I feel so sad for him now that the weather is better and I can see none of his friends are online because they're probably out doing stuff and he's sitting inside on his own. He says he's happy that way and that he's fine. He has one friend whose mother periodically texts me to arrange for the boys to meet and he'll do that if he's driven to and from but really I think I'm not the one who should be arranging his social life. He won't text this boy himself outside the pre-arranged 'playdates'.

With the summer coming I know I'm going to be really worried about him staying in - he's gets three months summer holidays (Ireland) and he has no interest in doing anything outside the house. Am I over-reacting? Should I let him get through this alone? I was very sociable when I was 14 to the extent that was probably a problem but went back into my shell for a couple of years after that. I was ok with it and maybe he is too. I suspect he suffers a bit from anxiety as I do but he says not.

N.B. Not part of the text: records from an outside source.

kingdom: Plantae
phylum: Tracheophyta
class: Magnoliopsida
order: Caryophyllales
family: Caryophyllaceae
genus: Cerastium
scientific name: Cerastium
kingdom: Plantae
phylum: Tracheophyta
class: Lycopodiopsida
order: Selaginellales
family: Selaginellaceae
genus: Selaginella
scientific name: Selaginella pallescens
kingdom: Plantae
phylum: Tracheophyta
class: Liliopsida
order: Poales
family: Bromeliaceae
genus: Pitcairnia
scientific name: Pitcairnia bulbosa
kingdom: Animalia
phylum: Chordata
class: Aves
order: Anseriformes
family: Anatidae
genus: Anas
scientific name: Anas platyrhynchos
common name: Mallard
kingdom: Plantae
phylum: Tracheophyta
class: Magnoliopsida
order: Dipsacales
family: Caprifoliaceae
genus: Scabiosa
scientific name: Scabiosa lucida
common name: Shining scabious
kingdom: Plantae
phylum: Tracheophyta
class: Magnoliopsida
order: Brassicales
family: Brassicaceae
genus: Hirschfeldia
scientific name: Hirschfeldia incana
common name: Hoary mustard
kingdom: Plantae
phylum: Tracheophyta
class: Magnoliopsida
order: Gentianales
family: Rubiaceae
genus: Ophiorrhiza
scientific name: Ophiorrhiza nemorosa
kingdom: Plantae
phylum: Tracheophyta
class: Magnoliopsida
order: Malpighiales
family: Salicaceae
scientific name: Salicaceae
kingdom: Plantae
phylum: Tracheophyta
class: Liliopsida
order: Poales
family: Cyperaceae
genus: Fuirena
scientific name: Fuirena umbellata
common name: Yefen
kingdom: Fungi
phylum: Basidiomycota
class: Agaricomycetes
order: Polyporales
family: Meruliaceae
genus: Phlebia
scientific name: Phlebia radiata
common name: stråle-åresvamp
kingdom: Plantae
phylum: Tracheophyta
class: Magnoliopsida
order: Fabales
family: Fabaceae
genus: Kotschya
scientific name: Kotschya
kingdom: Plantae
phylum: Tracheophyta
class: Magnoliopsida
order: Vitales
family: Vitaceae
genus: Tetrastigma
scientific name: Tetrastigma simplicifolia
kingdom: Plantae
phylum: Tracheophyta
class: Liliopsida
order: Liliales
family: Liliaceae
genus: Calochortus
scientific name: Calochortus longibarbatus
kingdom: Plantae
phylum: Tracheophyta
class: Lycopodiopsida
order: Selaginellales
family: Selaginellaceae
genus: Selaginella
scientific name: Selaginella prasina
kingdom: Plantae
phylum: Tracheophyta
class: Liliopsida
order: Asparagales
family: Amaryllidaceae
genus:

I don't want to project my anxiety onto him if this is all perfectly normal.

To be honest I preferred to be sat at a computer at that age, as I was doing various research projects, yes as I've got older I prefer the outdoors too, due to my photography and creativity with that aspect, it's a mix really.
Remmy123 · 23/03/2022 11:45

My 13 year old is the same - he is interacting online, it's what they do now. I make him go into the garden to have a kick around or drag him to the park but generally this is his thing.

DaisyDeli · 23/03/2022 12:24

Mine (boys) were like this (precovid) at that age. By the time they were 16/17 they had a great social life again.

Feed him VitD3.

rookiemere · 23/03/2022 12:52

DS was the same but suddenly has discovered his social life. If there's any of his friends DMs you're friends with then maybe a family outing might prompt him along. I know it seems as if you're treating him as though he was younger, but sometimes they need a wee nudge to be encouraged into things.

UnexpectedItemInShaggingArea · 23/03/2022 13:00

Having read thread after thread about young men (late teens, 20s, 30s) who never leave their bedrooms I would intervene. For his health and well-being he needs fresh air, exercise, time away from screens and social interaction. How you do this I don't know, sorry! I have little experience of teenage boys. If you're in Ireland would he be interested in Foroige?

Porcupineintherough · 27/03/2022 09:07

Warning bells would be ringing for me OP, it sounds like he is developing a mh disorder. I think I'd be clear that there will be no internet 9am-5pm in the holidays and he will need to leave the house and do stuff (but give him choices as to what). Have some of these issues w ds2 (being assessed for asd) and the deeper he gets into his room/screen rut , the harder it is to get himself out of it.